Excerpted records

==*==

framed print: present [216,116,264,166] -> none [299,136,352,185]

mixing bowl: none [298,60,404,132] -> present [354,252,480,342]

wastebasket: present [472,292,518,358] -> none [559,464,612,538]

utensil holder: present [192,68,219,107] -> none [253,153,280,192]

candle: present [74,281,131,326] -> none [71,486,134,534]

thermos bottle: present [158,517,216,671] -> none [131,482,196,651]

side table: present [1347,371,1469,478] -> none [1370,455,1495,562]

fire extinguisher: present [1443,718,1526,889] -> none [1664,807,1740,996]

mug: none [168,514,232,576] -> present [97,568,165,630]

==*==

Request
Nothing but the lines above from the one containing "wastebasket: present [472,292,518,358]" through the one containing "thermos bottle: present" should appear in the answer, each repeated exactly.

Task result
wastebasket: present [472,292,518,358] -> none [559,464,612,538]

utensil holder: present [192,68,219,107] -> none [253,153,280,192]

candle: present [74,281,131,326] -> none [71,486,134,534]

thermos bottle: present [158,517,216,671] -> none [131,482,196,651]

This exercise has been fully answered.